What you are asked to do:
Copy out every line of the data below character for character, in the same order.

BEGIN Material for this exercise

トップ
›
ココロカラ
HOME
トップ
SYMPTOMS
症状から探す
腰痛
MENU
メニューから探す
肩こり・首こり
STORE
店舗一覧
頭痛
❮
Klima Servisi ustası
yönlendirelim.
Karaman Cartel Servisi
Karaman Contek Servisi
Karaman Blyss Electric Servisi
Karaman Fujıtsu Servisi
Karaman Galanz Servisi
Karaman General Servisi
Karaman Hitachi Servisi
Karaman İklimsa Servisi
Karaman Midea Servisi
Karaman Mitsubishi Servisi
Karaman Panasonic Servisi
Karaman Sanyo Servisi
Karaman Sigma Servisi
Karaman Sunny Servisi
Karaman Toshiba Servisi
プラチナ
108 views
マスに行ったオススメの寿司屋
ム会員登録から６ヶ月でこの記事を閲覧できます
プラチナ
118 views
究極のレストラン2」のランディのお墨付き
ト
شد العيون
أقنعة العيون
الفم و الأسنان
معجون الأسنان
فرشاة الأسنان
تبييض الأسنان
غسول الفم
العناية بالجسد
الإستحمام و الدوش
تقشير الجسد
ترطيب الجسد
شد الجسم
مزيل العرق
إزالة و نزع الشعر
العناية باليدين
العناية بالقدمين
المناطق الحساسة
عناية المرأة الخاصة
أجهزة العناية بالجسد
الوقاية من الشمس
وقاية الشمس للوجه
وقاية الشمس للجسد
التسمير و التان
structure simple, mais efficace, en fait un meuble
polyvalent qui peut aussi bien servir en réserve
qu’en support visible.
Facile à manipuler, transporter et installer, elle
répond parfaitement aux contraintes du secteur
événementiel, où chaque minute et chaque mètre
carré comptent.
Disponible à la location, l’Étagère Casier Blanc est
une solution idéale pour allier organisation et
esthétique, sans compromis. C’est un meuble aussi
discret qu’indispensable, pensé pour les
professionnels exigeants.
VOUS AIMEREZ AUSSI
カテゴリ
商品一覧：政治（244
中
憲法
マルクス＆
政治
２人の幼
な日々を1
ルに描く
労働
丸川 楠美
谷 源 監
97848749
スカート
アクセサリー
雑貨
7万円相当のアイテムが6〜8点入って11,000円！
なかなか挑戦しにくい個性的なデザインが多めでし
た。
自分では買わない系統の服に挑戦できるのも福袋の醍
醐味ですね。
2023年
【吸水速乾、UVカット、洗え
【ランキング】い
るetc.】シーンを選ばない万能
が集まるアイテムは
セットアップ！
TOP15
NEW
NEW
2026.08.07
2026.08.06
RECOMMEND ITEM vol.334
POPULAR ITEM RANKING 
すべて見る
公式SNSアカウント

END Material for this exercise

Task result:
トップ
›
ココロカラ
HOME
トップ
SYMPTOMS
症状から探す
腰痛
MENU
メニューから探す
肩こり・首こり
STORE
店舗一覧
頭痛
❮
Klima Servisi ustası
yönlendirelim.
Karaman Cartel Servisi
Karaman Contek Servisi
Karaman Blyss Electric Servisi
Karaman Fujıtsu Servisi
Karaman Galanz Servisi
Karaman General Servisi
Karaman Hitachi Servisi
Karaman İklimsa Servisi
Karaman Midea Servisi
Karaman Mitsubishi Servisi
Karaman Panasonic Servisi
Karaman Sanyo Servisi
Karaman Sigma Servisi
Karaman Sunny Servisi
Karaman Toshiba Servisi
プラチナ
108 views
マスに行ったオススメの寿司屋
ム会員登録から６ヶ月でこの記事を閲覧できます
プラチナ
118 views
究極のレストラン2」のランディのお墨付き
ト
شد العيون
أقنعة العيون
الفم و الأسنان
معجون الأسنان
فرشاة الأسنان
تبييض الأسنان
غسول الفم
العناية بالجسد
الإستحمام و الدوش
تقشير الجسد
ترطيب الجسد
شد الجسم
مزيل العرق
إزالة و نزع الشعر
العناية باليدين
العناية بالقدمين
المناطق الحساسة
عناية المرأة الخاصة
أجهزة العناية بالجسد
الوقاية من الشمس
وقاية الشمس للوجه
وقاية الشمس للجسد
التسمير و التان
structure simple, mais efficace, en fait un meuble
polyvalent qui peut aussi bien servir en réserve
qu’en support visible.
Facile à manipuler, transporter et installer, elle
répond parfaitement aux contraintes du secteur
événementiel, où chaque minute et chaque mètre
carré comptent.
Disponible à la location, l’Étagère Casier Blanc est
une solution idéale pour allier organisation et
esthétique, sans compromis. C’est un meuble aussi
discret qu’indispensable, pensé pour les
professionnels exigeants.
VOUS AIMEREZ AUSSI
カテゴリ
商品一覧：政治（244
中
憲法
マルクス＆
政治
２人の幼
な日々を1
ルに描く
労働
丸川 楠美
谷 源 監
97848749
スカート
アクセサリー
雑貨
7万円相当のアイテムが6〜8点入って11,000円！
なかなか挑戦しにくい個性的なデザインが多めでし
た。
自分では買わない系統の服に挑戦できるのも福袋の醍
醐味ですね。
2023年
【吸水速乾、UVカット、洗え
【ランキング】い
るetc.】シーンを選ばない万能
が集まるアイテムは
セットアップ！
TOP15
NEW
NEW
2026.08.07
2026.08.06
RECOMMEND ITEM vol.334
POPULAR ITEM RANKING 
すべて見る
公式SNSアカウント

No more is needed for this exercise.